Text under study:
===

There is only 3 positions in that geared transmission and geared transmissions don't normally struggle to ascend hills without one hell of a noise. The odds of both forward and reverse gears failing simultaneously is slim. Try backing up a hill. Also do 1 more test before giving up. When the tractor is struggling kill the ignition without touching anything, clutch, speed shift lever, touch NOTHING else but the switch. Now check the tension of the 2 belts that drive the tractor and i'm betting one will be loose as a goose comparing the 2.



The last one of those Vari-Drives I repaired about 20 years ago cost 80 bucks with Jack's having all the parts but that cost has probably changed. Be forewarned, that job is labor intensive and will test the best of patience and 1 possibly 2 large springs will test your physical condition.


----------



## ZTMAN (Feb 19, 2015)

Since you are mowing steep grades, ask you FIL about mowers that have the oil splash system vs the oil injection system. I would stay away from the splash system on grades.


----------



## Drachenfire (Jun 6, 2017)

SeniorSitizen said:


> There is only 3 positions in that geared transmission and geared transmissions don't normally struggle to ascend hills without one hell of a noise. The odds of both forward and reverse gears failing simultaneously is slim. Try backing up a hill. Also do 1 more test before giving up. When the tractor is struggling kill the ignition without touching anything, clutch, speed shift lever, touch NOTHING else but the switch. Now check the tension of the 2 belts that drive the tractor and i'm betting one will be loose as a goose comparing the 2.

===

Provided material:
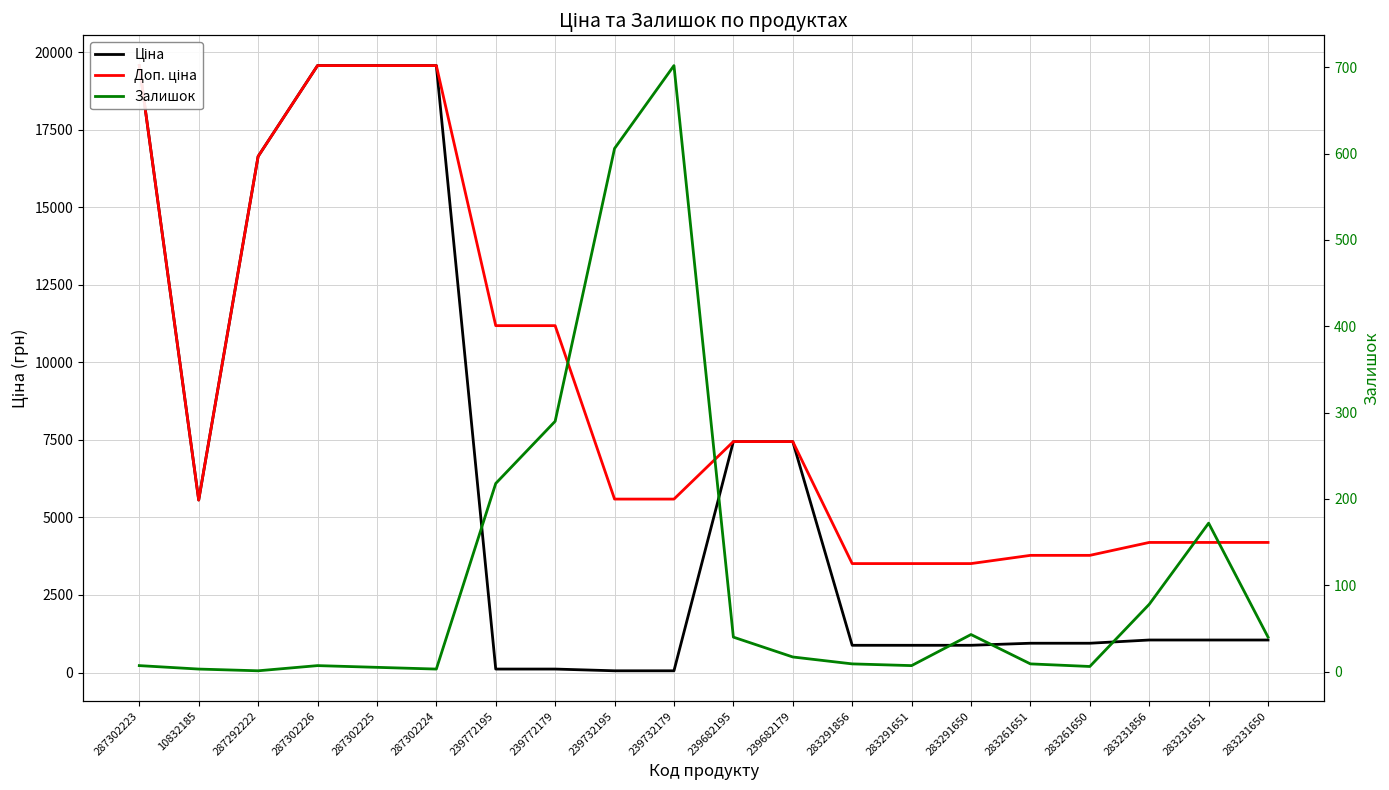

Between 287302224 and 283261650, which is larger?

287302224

===

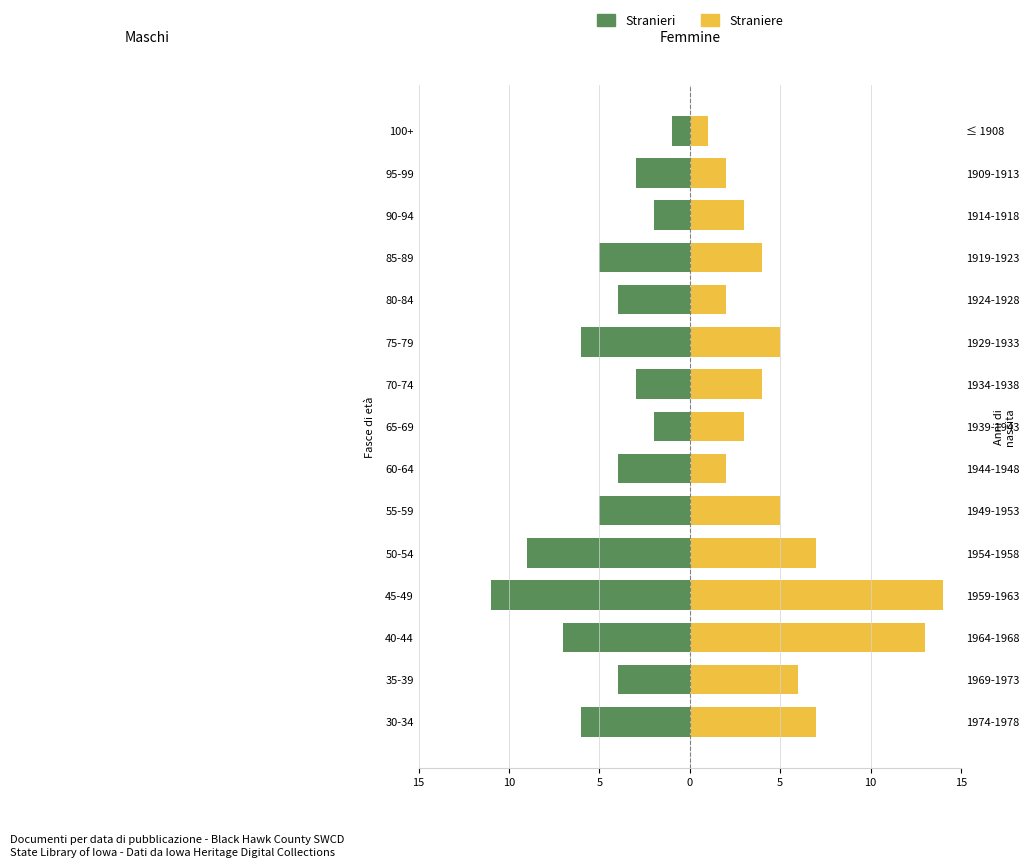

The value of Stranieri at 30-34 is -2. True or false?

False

===

What to do:
A: In the tractor transmission thread, what did the Vari-Drive repair done about 20 years ago cost?
B: Extend the tractor transmission thread by writing what comes after its final quoted post.

Answers for the exercise:
A: It cost 80 bucks.

B:
Reverse is still functioning as I normally back it up the ramp into the storage shed (which is about 10 degree incline), but I can tell it is not as strong as used to be. I tried your suggestion and the belts remain taut.



ZTMAN said:


> Since you are mowing steep grades, ask you FIL about mowers that have the oil splash system vs the oil injection system. I would stay away from the splash system on grades.


I only have a couple of steep areas but I thank you for the tip.


----------



## edfiero1 (Mar 6, 2017)

I'd suggest going for a used John Deere x300. The X series mowers will last longer than anything you get from a big box store.


----------



## raylo32 (Nov 25, 2006)

We have the Husqvarna 42" up at the farm. Works fine... but will it last a long time? Too early to tell. Faster and more maneuverable than the old Craftsman it replaced, but not as much as a zero turn.


----------



## Drachenfire (Jun 6, 2017)

edfiero1 said:


> I'd suggest going for a used John Deere x300. The X series mowers will last longer than anything you get from a big box store.


I saw a number of those when I was checking out used mowers at the various dealers. They were way out of my budget.


----------



## PPBART (Nov 11, 2011)

ron45 said:


> ...Any 42" zero turn mower is better then any 42" rider.
> 
> Lower to ground and able to take slopes better.
> Better turning radius
> ...


I've got a Toro ZTR -- really disappointed in one aspect: if the grass is at all damp (like heavy dew) the mower will get "stuck' (tires spin). I could change the ties to a coarser tread, but don't need to as I have a Craftsman lawn tractor that almost never gets stuck.

Speed of mowing isn't a real factor for me. I'm r3etired with plenty of free time, so what difference does it really make if it takes me 2 hours to mow my 2-acre yard, or 1.5 hours?

IMO, ZTR isn't worth the price premium and I won't buy another one. Actually, I'm shopping right now for a new Craftsman tractor.


----------



## Drachenfire (Jun 6, 2017)

Well folks, I appreciate everyone's input in this matter. I went ahead and pulled the trigger on a new mower.

After a lot of reading, comparing, evaluating needs, and test driving my neighbor's John Deere, I opted for the John Deere E120 42-inch mower.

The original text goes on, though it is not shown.